» What to work on:
(1) Answer these about the page on altering traumatic memories:
(a) Which two units at Texas A&M did the researchers come from?
(b) What trauma cues might a military veteran wounded by an improvised explosive device be asked to re-experience?
(c) Who wrote the article?
(2) Duplicate a passage from the page on altering traumatic memories, beginning at the words "Altering Traumatic Memories" and stopping after "even erased completely.".

» Page extract:
※ ※ ※

Skip to main content

Altering Traumatic Memories

Texas A&M researchers have found that they can indirectly retrieve and weaken fear memories. The discovery has therapeutic implications for treating trauma.

By Caitlin Clark, Texas A&M University Division of Marketing & Communications

MarenScientists could be a step closer to finding a way to reduce the impact of traumatic memories, according to a Texas A&M University study published recently in the journal Nature Neuroscience.

The report details a study by researchers from the Department of Psychological and Brain Sciences and the Institute for Neuroscience. Stephen Maren, professor of psychological and brain sciences, said the group’s findings suggest that procedures used by clinicians to indirectly reactivate traumatic memories render a window whereby those memories can be altered, or even erased completely.

In therapy, imaginal reminders are often used to safely retrieve traumatic memories of experiences. For example, Maren said a military veteran wounded by an improvised explosive device may be asked to re-experience trauma cues – like the lights and sounds of the explosion – without the negative consequences. The idea is that the fear responses can be dampened through this exposure therapy.

※ ※ ※

» Supplied data:
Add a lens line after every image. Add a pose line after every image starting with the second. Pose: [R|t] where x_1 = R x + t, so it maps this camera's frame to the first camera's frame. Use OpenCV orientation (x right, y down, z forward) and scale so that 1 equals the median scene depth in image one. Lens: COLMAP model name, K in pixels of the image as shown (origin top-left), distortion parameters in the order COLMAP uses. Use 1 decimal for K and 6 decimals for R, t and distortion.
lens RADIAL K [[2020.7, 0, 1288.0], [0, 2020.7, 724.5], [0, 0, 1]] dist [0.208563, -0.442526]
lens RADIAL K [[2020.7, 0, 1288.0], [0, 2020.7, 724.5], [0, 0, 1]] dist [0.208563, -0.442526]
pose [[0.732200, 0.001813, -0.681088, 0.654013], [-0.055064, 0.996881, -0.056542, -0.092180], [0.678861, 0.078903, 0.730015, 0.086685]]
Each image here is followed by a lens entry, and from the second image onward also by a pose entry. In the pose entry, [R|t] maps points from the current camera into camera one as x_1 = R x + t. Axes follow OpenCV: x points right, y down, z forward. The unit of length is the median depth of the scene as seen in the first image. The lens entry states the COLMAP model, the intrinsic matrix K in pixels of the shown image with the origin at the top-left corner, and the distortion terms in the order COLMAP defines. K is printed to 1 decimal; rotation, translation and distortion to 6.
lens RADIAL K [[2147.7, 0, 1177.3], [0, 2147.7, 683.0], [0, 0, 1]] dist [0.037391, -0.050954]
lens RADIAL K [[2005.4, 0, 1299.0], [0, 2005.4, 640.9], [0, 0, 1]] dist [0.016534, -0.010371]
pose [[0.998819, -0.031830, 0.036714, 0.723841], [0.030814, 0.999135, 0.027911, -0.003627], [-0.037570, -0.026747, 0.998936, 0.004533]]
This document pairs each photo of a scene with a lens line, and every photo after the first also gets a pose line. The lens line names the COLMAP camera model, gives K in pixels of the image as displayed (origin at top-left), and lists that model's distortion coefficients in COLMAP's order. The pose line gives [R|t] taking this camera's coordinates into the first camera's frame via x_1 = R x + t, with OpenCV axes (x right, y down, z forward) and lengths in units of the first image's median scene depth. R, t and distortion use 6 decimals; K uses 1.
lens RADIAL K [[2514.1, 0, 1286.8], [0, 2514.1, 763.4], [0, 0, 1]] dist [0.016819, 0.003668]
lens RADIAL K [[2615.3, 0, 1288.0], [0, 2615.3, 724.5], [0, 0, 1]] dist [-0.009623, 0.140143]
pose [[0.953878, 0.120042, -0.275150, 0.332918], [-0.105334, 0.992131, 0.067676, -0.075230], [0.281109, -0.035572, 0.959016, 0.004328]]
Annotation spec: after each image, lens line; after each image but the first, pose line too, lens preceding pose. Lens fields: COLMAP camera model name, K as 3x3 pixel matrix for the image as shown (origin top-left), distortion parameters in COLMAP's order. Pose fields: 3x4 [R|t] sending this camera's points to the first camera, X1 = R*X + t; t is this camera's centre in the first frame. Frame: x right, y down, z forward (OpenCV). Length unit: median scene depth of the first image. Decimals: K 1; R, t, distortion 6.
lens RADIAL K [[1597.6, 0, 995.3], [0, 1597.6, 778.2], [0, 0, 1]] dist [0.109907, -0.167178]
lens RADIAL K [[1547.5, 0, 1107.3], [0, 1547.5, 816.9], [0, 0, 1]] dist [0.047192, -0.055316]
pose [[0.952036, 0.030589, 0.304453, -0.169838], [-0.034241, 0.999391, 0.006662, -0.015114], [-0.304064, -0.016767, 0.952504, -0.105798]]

※ ※ ※

» Results for the exercise:
(1)
(a) The Department of Psychological and Brain Sciences and the Institute for Neuroscience.
(b) The lights and sounds of the explosion.
(c) Caitlin Clark, of the Texas A&M University Division of Marketing & Communications.

(2)
Altering Traumatic Memories

Texas A&M researchers have found that they can indirectly retrieve and weaken fear memories. The discovery has therapeutic implications for treating trauma.

By Caitlin Clark, Texas A&M University Division of Marketing & Communications

MarenScientists could be a step closer to finding a way to reduce the impact of traumatic memories, according to a Texas A&M University study published recently in the journal Nature Neuroscience.

The report details a study by researchers from the Department of Psychological and Brain Sciences and the Institute for Neuroscience. Stephen Maren, professor of psychological and brain sciences, said the group’s findings suggest that procedures used by clinicians to indirectly reactivate traumatic memories render a window whereby those memories can be altered, or even erased completely.